"Temos, em nossas células, restos de algum tiranossauro ou pterossauro, de uma ameba primordial, de uma libélula extinta. No ciclo do carbono, uma estrela é a mãe de todos e a vida inteira é uma grande família, unida pela química que nos permite existir", escreve Marcelo Gleiser, professor de física teórica no Dartmouth College, em Hanover (EUA), em artigo publicado no jornal Folha de S. Paulo, 13-09-2009.
Eis o artigo.
Esta história começa há muito tempo, há 5 bilhões de anos, mais ou menos. Perdida no espaço, nos confins de uma galáxia qualquer, uma gigantesca nuvem de hidrogênio flutuava calmamente, girando em torno de si mesma. Perto dela, se é que dezenas de anos-luz podem ser considerados "perto", uma estrela já bem velha, com mais de 1 bilhão de anos, começou a entrar em pane.
A energia que essa estrela fabricava nas suas entranhas já não bastava para contrabalançar a sua ânsia de implodir, como ordena a gravidade, essa força que nunca dorme.
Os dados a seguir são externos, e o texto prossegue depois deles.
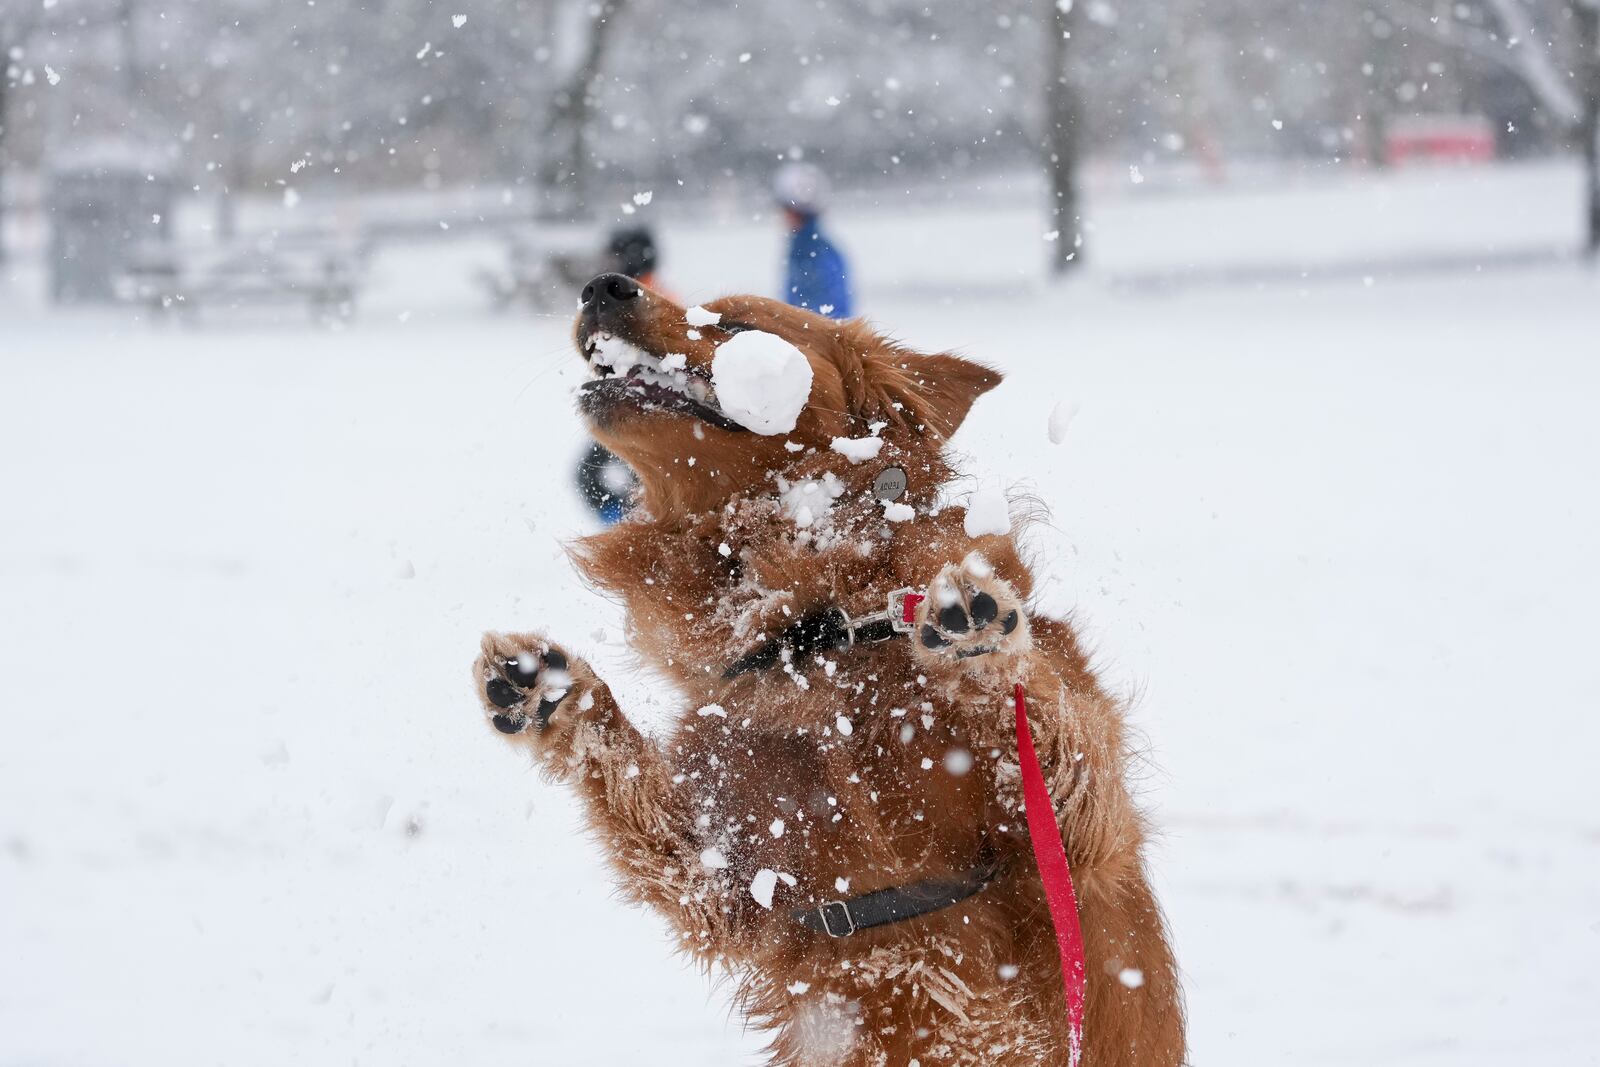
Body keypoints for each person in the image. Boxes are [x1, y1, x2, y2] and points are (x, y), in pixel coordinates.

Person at [574, 226, 661, 525]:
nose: (608, 263)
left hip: (641, 409)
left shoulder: (642, 301)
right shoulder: (650, 294)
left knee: (591, 474)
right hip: (634, 403)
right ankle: (630, 527)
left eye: (614, 257)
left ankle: (630, 529)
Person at [773, 163, 853, 318]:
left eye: (784, 209)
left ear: (796, 212)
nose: (780, 216)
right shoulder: (802, 249)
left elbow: (833, 316)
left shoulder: (814, 254)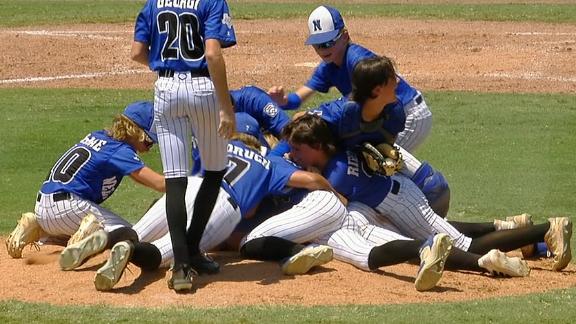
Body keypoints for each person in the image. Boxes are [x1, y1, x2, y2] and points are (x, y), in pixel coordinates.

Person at [282, 113, 572, 273]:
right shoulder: (339, 152)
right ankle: (518, 229)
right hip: (399, 196)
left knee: (466, 246)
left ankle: (547, 229)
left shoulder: (334, 174)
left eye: (298, 148)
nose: (293, 154)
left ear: (318, 147)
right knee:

A estrela, enorme, começou a pulsar violentamente e, após muitas convulsões, explodiu com uma violência tremenda, expelindo suas entranhas pelo espaço.
Nelas, estavam os vários elementos químicos que hoje organizamos na tabela periódica, do hidrogênio e hélio ao carbono, oxigênio, ferro e urânio. Essa poeira estelar, empurrada pela força da explosão, viajou pelo espaço afora, até se chocar com a nuvem de hidrogênio, aquela que, até então, flutuava calmamente.
A nuvem, perturbada pela onda de choque, entrou em colapso, semeada por todos os elementos químicos que haviam sido forjados na estrela já defunta. Aos poucos, a matéria dessa nuvem foi se concentrando no plano equatorial, feito uma grande pizza. No meio dela, nascerá o Sol. Ao seu redor, vão se formar os planetas, recheados de átomos de carbono, oxigênio, nitrogênio, ferro... Os mais próximos ao Sol, onde é mais quente, serão planetas rochosos, como a Terra e os seus vizinhos, Marte e Vênus, e o pequenino Mercúrio. Os mais distantes, onde é mais frio, coletam também muito hidrogênio e hélio e crescem muito, virando os planetas gigantes Júpiter, Saturno, Urano e Netuno.
Na Terra, a presença de água líquida e de uma atmosfera agitada e repleta de gases permite que compostos químicos, feitos principalmente de carbono, comecem a marcha em direção à vida. São eles, os ditos compostos "orgânicos", que vão se tornar parte dos primeiros seres vivos e de todos os seus descendentes. Inclusive nós, humanos. Especial, essa Terra.
Com uma grande Lua circulando ao seu redor, seu giro em torno de si mesma, como o de um pião, fica equilibrado em um ângulo de 23,4. Caso não houvesse Lua, não teríamos esse equilíbrio e não teríamos as estações do ano e a presença constante de água líquida. É difícil imaginar vida complexa aqui sem o calor moderado e a água.
Pois as temperaturas amenas da Terra propiciam as reações químicas que levam simples átomos de carbono a se combinar com mais átomos de carbono, de oxigênio, de hidrogênio, de fósforo e de nitrogênio, formando as moléculas da vida, as proteínas e os ácidos nucleicos. Tudo isso, claro, usando o carbono forjado naquela estrela que morreu e nos cedeu suas entranhas, nossa vizinha cósmica.
Esse carbono é o fundamento da vida. Todos os seres vivos, todas as células contêm esse elemento. Depois da água, somos essencialmente feitos de carbono. Parte desse carbono é continuamente reciclada, passando de animal a animal, de planta a animal e de animal à planta: das escamas de um peixe às folhas de uma samambaia, das asas de uma borboleta ao seu nariz. Cada um de nós carrega consigo alguns dos átomos de carbono que, outrora, pertenciam aos nossos distantes ancestrais que viveram há bilhões de anos, seres que hoje nos parecem primitivos e exóticos.
Temos, em nossas células, restos de algum tiranossauro ou pterossauro, de uma ameba primordial, de uma libélula extinta. No ciclo do carbono, uma estrela é a mãe de todos e a vida inteira é uma grande família, unida pela química que nos permite existir.